* [Texte]
*****

Merci beaucoup pour ces compléments !
La vision de Harvey Wiley Corbett [citée par Rem Koolhaas – merci de m’avoir corrigé] résonne en partie avec celle de… Le Corbusier, justement, dans son Plan Voisin des années 20 (sur le sujet, lire ce joli entretien fictif basé sur les écrits de Le Corbusier). On retrouve des idées finalement assez proches de celles que tu mets en avant (à relativiser quand même). « Le sol n’est plus bâti que sur 5 %. Le reste est consacré aux grandes artères, aux garages de stationnement et aux parcs. Les parcs au pied des gratte-ciel font en réalité, du sol de cette nouvelle ville, un immense jardin ». Un partage de l’espace assez particulier !

*****

* [Données fournies]

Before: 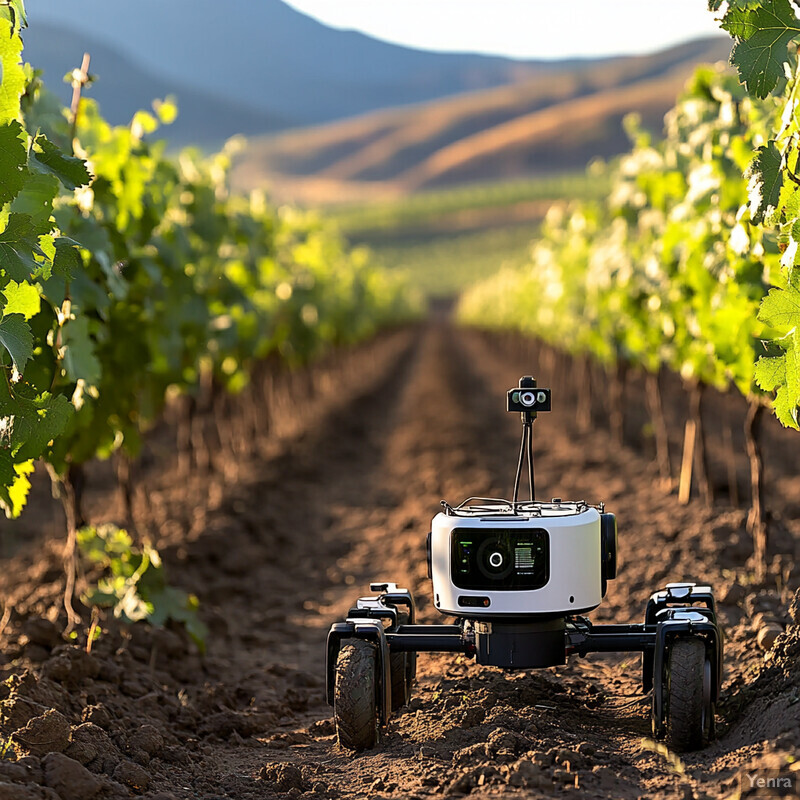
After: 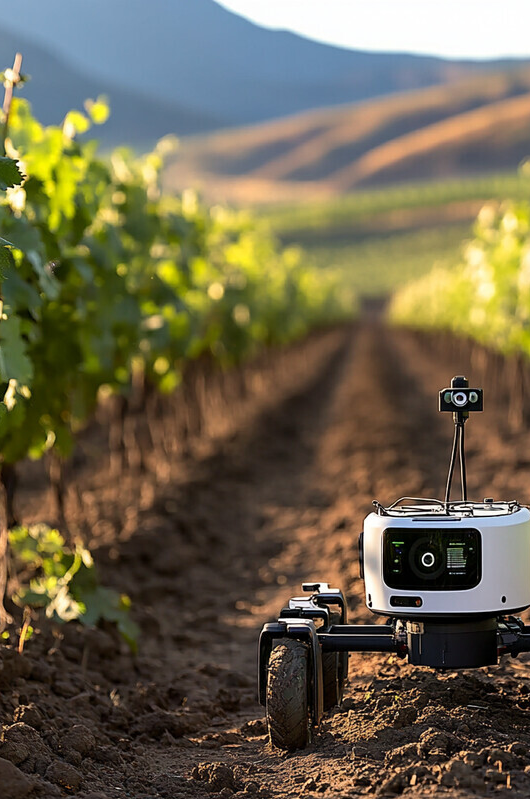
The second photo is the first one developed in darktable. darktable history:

*****

* [Consignes de l'exercice]
(a) Répondez aux questions suivantes sur le texte consacré au Plan Voisin :
(i) Qui a cité la vision de Harvey Wiley Corbett ?
(ii) De quelles années date le Plan Voisin ?
(iii) D'après la citation, quelle part du sol reste bâtie ?
(b) Réécrivez le passage du texte sur le Plan Voisin qui s'ouvre sur les mots « Merci beaucoup pour » et se termine par « assez particulier ! ». Substituez-y « dialogue imaginaire » à « entretien fictif ».
Ce matériel est indépendant du texte.

* [Résultats]
(a)
(i) Rem Koolhaas.
(ii) Des années 20.
(iii) 5 %.

(b)
Merci beaucoup pour ces compléments !
La vision de Harvey Wiley Corbett [citée par Rem Koolhaas – merci de m’avoir corrigé] résonne en partie avec celle de… Le Corbusier, justement, dans son Plan Voisin des années 20 (sur le sujet, lire ce joli dialogue imaginaire basé sur les écrits de Le Corbusier). On retrouve des idées finalement assez proches de celles que tu mets en avant (à relativiser quand même). « Le sol n’est plus bâti que sur 5 %. Le reste est consacré aux grandes artères, aux garages de stationnement et aux parcs. Les parcs au pied des gratte-ciel font en réalité, du sol de cette nouvelle ville, un immense jardin ». Un partage de l’espace assez particulier !